A common theme throughout the conference was building greater cooperation between unions around the world to counteract corporate globalization. Adam Lee, a campaigner with the International Affairs department of the United Steelworkers, hosted a workshop on the issue.

“Unions have to work across borders in order to match the power of global employers,” he said. “Unions developed decades ago when economies were national. But now, the economy is becoming more globalized, and as trade unionists, we want to be proactive and responsive. We have little choice but to globalize ourselves in order to retain power.”

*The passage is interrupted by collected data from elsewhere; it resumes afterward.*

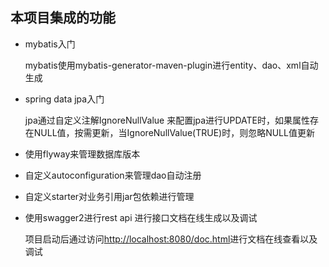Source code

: ## 本项目集成的功能

- mybatis入门

     mybatis使用mybatis-generator-maven-plugin进行entity、dao、xml自动生成

- spring data jpa入门

     jpa通过自定义注解IgnoreNullValue 来配置jpa进行UPDATE时，如果属性存在NULL值，按需更新，当IgnoreNullValue(TRUE)时，则忽略NULL值更新

- 使用flyway来管理数据库版本

- 自定义autoconfiguration来管理dao自动注册

- 自定义starter对业务引用jar包依赖进行管理

- 使用swagger2进行rest api 进行接口文档在线生成以及调试

  项目启动后通过访问[http://localhost:8080/doc.html](http://localhost:8080/doc.html)进行文档在线查看以及调试
  
  
  



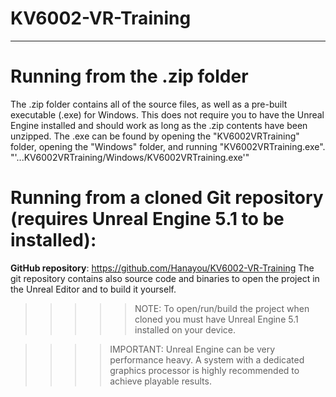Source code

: # KV6002-VR-Training
---
# Running from the .zip folder
The .zip folder contains all of the source files, as well as a pre-built executable (.exe) for Windows.
This does not require you to have the Unreal Engine installed and should work as long as the .zip contents have been unzipped.
The .exe can be found by opening the "KV6002VRTraining" folder, opening the "Windows" folder, and running "KV6002VRTraining.exe".
"'...KV6002VRTraining/Windows/KV6002VRTraining.exe'"

# Running from a cloned Git repository (requires Unreal Engine 5.1 to be installed):
**GitHub repository**: https://github.com/Hanayou/KV6002-VR-Training
The git repository contains also source code and binaries to open the project in the Unreal Editor and to build it yourself.
>>>>> NOTE: To open/run/build the project when cloned you must have Unreal Engine 5.1 installed on your device.

>>>> IMPORTANT: Unreal Engine can be very performance heavy. A system with a dedicated graphics processor is highly recommended to achieve playable results.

Another well-attended workshop focused on workers’ rights in Iran. Labour activists there are calling on unions and human rights campaigners around the world for support, and LabourStart has helped initiate several campaigns calling for the release of Mansour Osanloo, a leading labour activist who has endured torture at the hands of state authorities and is serving a five year sentence in Tehran on dubious charges.

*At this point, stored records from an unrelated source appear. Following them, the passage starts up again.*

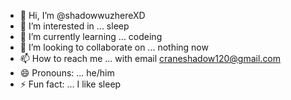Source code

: - 👋 Hi, I’m @shadowwuzhereXD
- 👀 I’m interested in ... sleep
- 🌱 I’m currently learning ... codeing
- 💞️ I’m looking to collaborate on ... nothing now
- 📫 How to reach me ... with email craneshadow120@gmail.com
- 😄 Pronouns: ... he/him
- ⚡ Fun fact: ... I like sleep

<!---
shadowwuzhereXD/shadowwuzhereXD is a ✨ special ✨ repository because its `README.md` (this file) appears on your GitHub profile.
You can click the Preview link to take a look at your changes.
--->
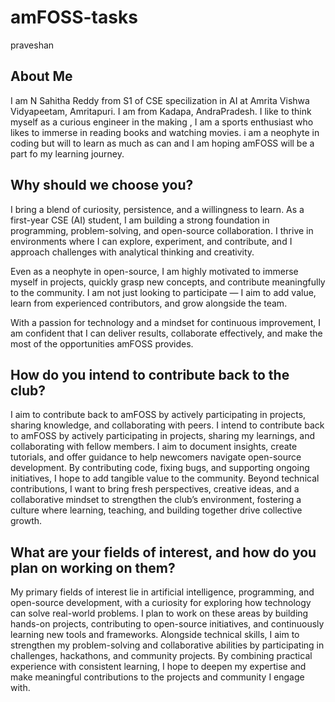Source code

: # amFOSS-tasks
praveshan
## About Me
I am N Sahitha Reddy from S1 of CSE specilization in AI at Amrita Vishwa Vidyapeetam, Amritapuri.
I am from Kadapa, AndraPradesh.
I like to think myself as a curious engineer in the making , I am  a sports enthusiast who likes to immerse in reading books and watching movies.
i am a neophyte in coding but will to learn as much as can and I am hoping amFOSS will be a part fo my learning journey.
## Why should we choose you?
I bring a blend of curiosity, persistence, and a willingness to learn. As a first-year CSE (AI) student, I am building a strong foundation in programming, problem-solving, and open-source collaboration. I thrive in environments where I can explore, experiment, and contribute, and I approach challenges with analytical thinking and creativity.

Even as a neophyte in open-source, I am highly motivated to immerse myself in projects, quickly grasp new concepts, and contribute meaningfully to the community. I am not just looking to participate — I aim to add value, learn from experienced contributors, and grow alongside the team.

With a passion for technology and a mindset for continuous improvement, I am confident that I can deliver results, collaborate effectively, and make the most of the opportunities amFOSS provides.
## How do you intend to contribute back to the club?
I aim to contribute back to amFOSS by actively participating in projects, sharing knowledge, and collaborating with peers.
I intend to contribute back to amFOSS by actively participating in projects, sharing my learnings, and collaborating with fellow members. I aim to document insights, create tutorials, and offer guidance to help newcomers navigate open-source development. By contributing code, fixing bugs, and supporting ongoing initiatives, I hope to add tangible value to the community. Beyond technical contributions, I want to bring fresh perspectives, creative ideas, and a collaborative mindset to strengthen the club’s environment, fostering a culture where learning, teaching, and building together drive collective growth.
## What are your fields of interest, and how do you plan on working on them?
My primary fields of interest lie in artificial intelligence, programming, and open-source development, with a curiosity for exploring how technology can solve real-world problems. I plan to work on these areas by building hands-on projects, contributing to open-source initiatives, and continuously learning new tools and frameworks. Alongside technical skills, I aim to strengthen my problem-solving and collaborative abilities by participating in challenges, hackathons, and community projects. By combining practical experience with consistent learning, I hope to deepen my expertise and make meaningful contributions to the projects and community I engage with.
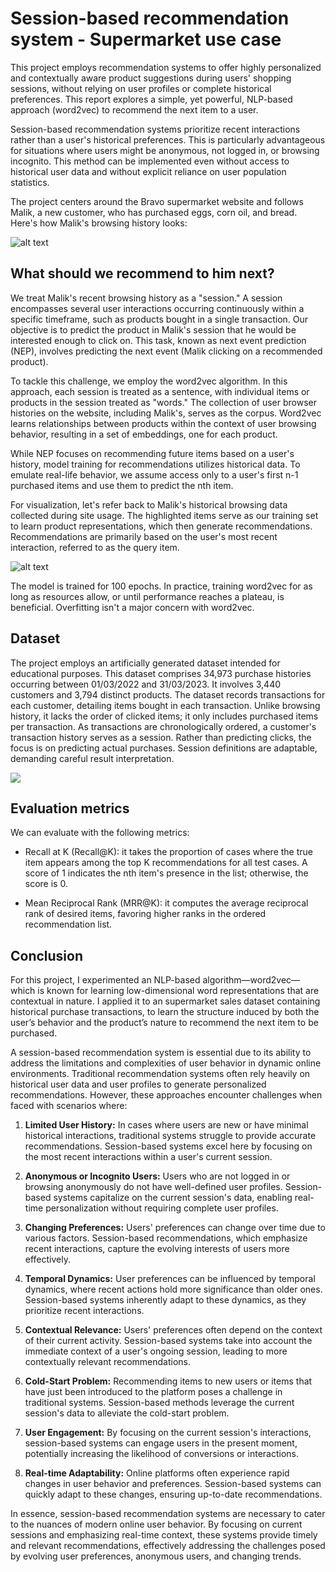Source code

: # Session-based recommendation system - Supermarket use case

This project employs recommendation systems to offer highly personalized and contextually aware product suggestions during users' shopping sessions, without relying on user profiles or complete historical preferences. This report explores a simple, yet powerful, NLP-based approach (word2vec) to recommend the next item to a user.

Session-based recommendation systems prioritize recent interactions rather than a user's historical preferences. This is particularly advantageous for situations where users might be anonymous, not logged in, or browsing incognito. This method can be implemented even without access to historical user data and without explicit reliance on user population statistics.

The project centers around the Bravo supermarket website and follows Malik, a new customer, who has purchased eggs, corn oil, and bread. Here's how Malik's browsing history looks:


![alt text](https://github-production-user-asset-6210df.s3.amazonaws.com/31247506/263505963-5a76e360-6fe4-4fba-a936-c59996315489.jpg)

## What should we recommend to him next?

We treat Malik's recent browsing history as a "session." A session encompasses several user interactions occurring continuously within a specific timeframe, such as products bought in a single transaction. Our objective is to predict the product in Malik's session that he would be interested enough to click on. This task, known as next event prediction (NEP), involves predicting the next event (Malik clicking on a recommended product).


To tackle this challenge, we employ the word2vec algorithm. In this approach, each session is treated as a sentence, with individual items or products in the session treated as "words." The collection of user browser histories on the website, including Malik's, serves as the corpus. Word2vec learns relationships between products within the context of user browsing behavior, resulting in a set of embeddings, one for each product.

While NEP focuses on recommending future items based on a user's history, model training for recommendations utilizes historical data. To emulate real-life behavior, we assume access only to a user's first n-1 purchased items and use them to predict the nth item.

For visualization, let's refer back to Malik's historical browsing data collected during site usage. The highlighted items serve as our training set to learn product representations, which then generate recommendations. Recommendations are primarily based on the user's most recent interaction, referred to as the query item.


![alt text](https://github.com/NijatZeynalov/session-based-recommender-bravo-supermarket/assets/31247506/6cf0783a-2ae6-42e1-ae62-385bda418590)


The model is trained for 100 epochs. In practice, training word2vec for as long as resources allow, or until performance reaches a plateau, is beneficial. Overfitting isn't a major concern with word2vec.

## Dataset

The project employs an artificially generated dataset intended for educational purposes. This dataset comprises 34,973 purchase histories occurring between 01/03/2022 and 31/03/2023. It involves 3,440 customers and 3,794 distinct products. The dataset records transactions for each customer, detailing items bought in each transaction. Unlike browsing history, it lacks the order of clicked items; it only includes purchased items per transaction. As transactions are chronologically ordered, a customer's transaction history serves as a session. Rather than predicting clicks, the focus is on predicting actual purchases. Session definitions are adaptable, demanding careful result interpretation.

![](https://github.com/NijatZeynalov/session-based-recommender-bravo-supermarket/assets/31247506/768316fa-861f-4979-836c-4c5adbbc4300)

## Evaluation metrics

We can evaluate with the following metrics:

* Recall at K (Recall@K): it takes the proportion of cases where the true item appears among the top K recommendations for all test cases. A score of 1 indicates the nth item's presence in the list; otherwise, the score is 0.

* Mean Reciprocal Rank (MRR@K): it computes the average reciprocal rank of desired items, favoring higher ranks in the ordered recommendation list.

## Conclusion
For this project, I experimented  an NLP-based algorithm—word2vec— which is known for learning low-dimensional word representations that are contextual in nature. I applied it to an supermarket sales dataset containing historical purchase transactions, to learn the structure induced by both the user’s behavior and the product’s nature to recommend the next item to be purchased. 

A session-based recommendation system is essential due to its ability to address the limitations and complexities of user behavior in dynamic online environments. Traditional recommendation systems often rely heavily on historical user data and user profiles to generate personalized recommendations. However, these approaches encounter challenges when faced with scenarios where:

1. **Limited User History:** In cases where users are new or have minimal historical interactions, traditional systems struggle to provide accurate recommendations. Session-based systems excel here by focusing on the most recent interactions within a user's current session.

2. **Anonymous or Incognito Users:** Users who are not logged in or browsing anonymously do not have well-defined user profiles. Session-based systems capitalize on the current session's data, enabling real-time personalization without requiring complete user profiles.

3. **Changing Preferences:** Users' preferences can change over time due to various factors. Session-based recommendations, which emphasize recent interactions, capture the evolving interests of users more effectively.

4. **Temporal Dynamics:** User preferences can be influenced by temporal dynamics, where recent actions hold more significance than older ones. Session-based systems inherently adapt to these dynamics, as they prioritize recent interactions.

5. **Contextual Relevance:** Users' preferences often depend on the context of their current activity. Session-based systems take into account the immediate context of a user's ongoing session, leading to more contextually relevant recommendations.

6. **Cold-Start Problem:** Recommending items to new users or items that have just been introduced to the platform poses a challenge in traditional systems. Session-based methods leverage the current session's data to alleviate the cold-start problem.

7. **User Engagement:** By focusing on the current session's interactions, session-based systems can engage users in the present moment, potentially increasing the likelihood of conversions or interactions.

8. **Real-time Adaptability:** Online platforms often experience rapid changes in user behavior and preferences. Session-based systems can quickly adapt to these changes, ensuring up-to-date recommendations.

In essence, session-based recommendation systems are necessary to cater to the nuances of modern online user behavior. By focusing on current sessions and emphasizing real-time context, these systems provide timely and relevant recommendations, effectively addressing the challenges posed by evolving user preferences, anonymous users, and changing trends.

Although western governments and pundits score points by taking shots at the authoritarian government in Tehran, presenters reminded delegates that many of the neo-liberal economic policies that are oppressing working people in Iran are being implemented in countries all over the world, including the so-called “democratic countries” of the wealthy north.

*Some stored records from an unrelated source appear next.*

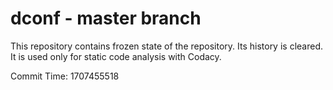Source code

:# dconf - master branch

This repository contains frozen state of the repository.
Its history is cleared. It is used only for static code
analysis with Codacy.

Commit Time: 1707455518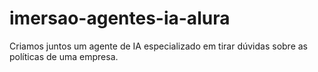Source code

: # imersao-agentes-ia-alura
Criamos juntos um agente de IA especializado em tirar dúvidas sobre as políticas de uma empresa.
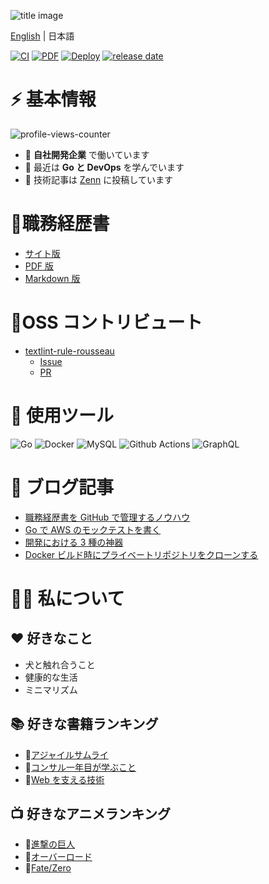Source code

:![title image](image/title_img.gif)

[English](README.en.md) | 日本語

[![CI](https://github.com/ryo-funaba/ryo-funaba/actions/workflows/ci.yml/badge.svg)](https://github.com/ryo-funaba/ryo-funaba/actions/workflows/ci.yml)
[![PDF](https://github.com/ryo-funaba/ryo-funaba/actions/workflows/release-pdf.yml/badge.svg)](https://github.com/ryo-funaba/ryo-funaba/actions/workflows/release-pdf.yml)
[![Deploy](https://github.com/ryo-funaba/ryo-funaba/actions/workflows/pages/pages-build-deployment/badge.svg)](https://github.com/ryo-funaba/ryo-funaba/actions/workflows/pages/pages-build-deployment)
[![release date](https://img.shields.io/github/release-date/ryo-funaba/ryo-funaba?color=blue&logo=github)](https://github.com/ryo-funaba/ryo-funaba/releases)

# ⚡️ 基本情報

![profile-views-counter](https://komarev.com/ghpvc/?username=ryo-funaba&label=閲覧数&color=0e75b6&style=flat)

- 💼 **自社開発企業** で働いています
- 🌱 最近は **Go と DevOps** を学んでいます
- 📘 技術記事は [Zenn](https://zenn.dev/ryo_f) に投稿しています

# 📝職務経歴書

- [サイト版](https://ryo-funaba.github.io/ryo-funaba/)
- [PDF 版](https://github.com/ryo-funaba/ryo-funaba/releases)
- [Markdown 版](https://github.com/ryo-funaba/ryo-funaba/blob/main/docs/README.md?plain=1)

# 🌟OSS コントリビュート

- [textlint-rule-rousseau](https://github.com/textlint-rule/textlint-rule-rousseau)
  - [Issue](https://github.com/textlint-rule/textlint-rule-rousseau/issues/8)
  - [PR](https://github.com/textlint-rule/textlint-rule-rousseau/pull/10)

# 🚀 使用ツール

![Go](https://img.shields.io/badge/-Go-42b0a5?style=flat-square&logo=go&logoColor=white)
![Docker](https://img.shields.io/badge/-Docker-46a2f1?style=flat-square&logo=docker&logoColor=white)
![MySQL](https://img.shields.io/badge/-MySQL-ca7d28?style=flat-square&logo=mysql&logoColor=white)
![Github Actions](https://img.shields.io/badge/-Github_Actions-2088FF?style=flat-square&logo=github-actions&logoColor=white)
![GraphQL](https://img.shields.io/badge/-GraphQL-E10098?style=flat-square&logo=graphql&logoColor=white)

# 📘 ブログ記事

- [職務経歴書を GitHub で管理するノウハウ](https://zenn.dev/ryo_f/articles/2f925f621e6d99)
- [Go で AWS のモックテストを書く](https://zenn.dev/ryo_f/articles/9714348cc2483b)
- [開発における 3 種の神器](https://zenn.dev/ryo_f/articles/f63b0bffe2eb77)
- [Docker ビルド時にプライベートリポジトリをクローンする](https://zenn.dev/ryo_f/articles/27f223203481ef)

# 💁‍♂️ 私について

## ❤️ 好きなこと

- 犬と触れ合うこと
- 健康的な生活
- ミニマリズム

## 📚 好きな書籍ランキング

- 🥇[アジャイルサムライ](https://www.amazon.co.jp/dp/4274068560)
- 🥈[コンサル一年目が学ぶこと](https://www.amazon.co.jp/dp/B00MA671WW)
- 🥉[Web を支える技術](https://www.amazon.co.jp/dp/B07JK7FZH2)

## 📺 好きなアニメランキング

- 🥇[進撃の巨人](https://www.netflix.com/title/70299043)
- 🥈[オーバーロード](https://www.netflix.com/title/80132110)
- 🥉[Fate/Zero](https://www.netflix.com/title/70304256)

Farid Partovi, a coordinator with the Toronto-based International Alliance in Support of Workers in Iran, made an interesting comparison between activists in Canada and Iran that received some laughs from the audience: “Stephen Harper may call demonstrators at the G20 summit in downtown Toronto ‘thugs’, but our demonstrators in Iran have been burning police cars, too.”

Another popular workshop discussed the issue of workers’ rights in East Asia and how to best engage the “official” (read: state-controlled) labour unions in countries like China. The only labour confederation in the country is the All China Federation of Trade Unions, a highly bureaucratic organization with a very poor record of defending workers’ rights, one in which representatives are appointed without elections. Meanwhile in Taiwan, it was only in 2000 that the government allowed for the creation of labour federations other than the tightly controlled Chinese Federation of Labour (CFL).

Lennon Ying-Dah Wong, the General Secretary with the First Commercial Bank Industrial Union based in Taipei City in Taiwan, discussed the importance of cross-border solidarity between workers in both countries. “The labour movement in China would thrive with a boom of the labour movement in Taiwan,” he stated.

Wong added that unions throughout the world could help workers in both countries by pressuring banks not to invest in sweatshops there and companies to obey the labour laws already on the books (but often ignored), supporting protests and strikes of workers, and cooperating with Non-Governmental Organizations (NGOs) within both nations, although doing so “gently, carefully and patiently.” As he cautioned delegates: “Don’t play a high role when contacting Chinese NGOs and activists. You might put them in danger.”

The conference finished with a rousing rendition of “Solidarity Forever.” When looking at the challenges facing labour unions in the world today and the power of global capital, it may just be international workers’ solidarity that makes the difference between further inequality and exploitation on one hand and worldwide social justice and democracy on the other.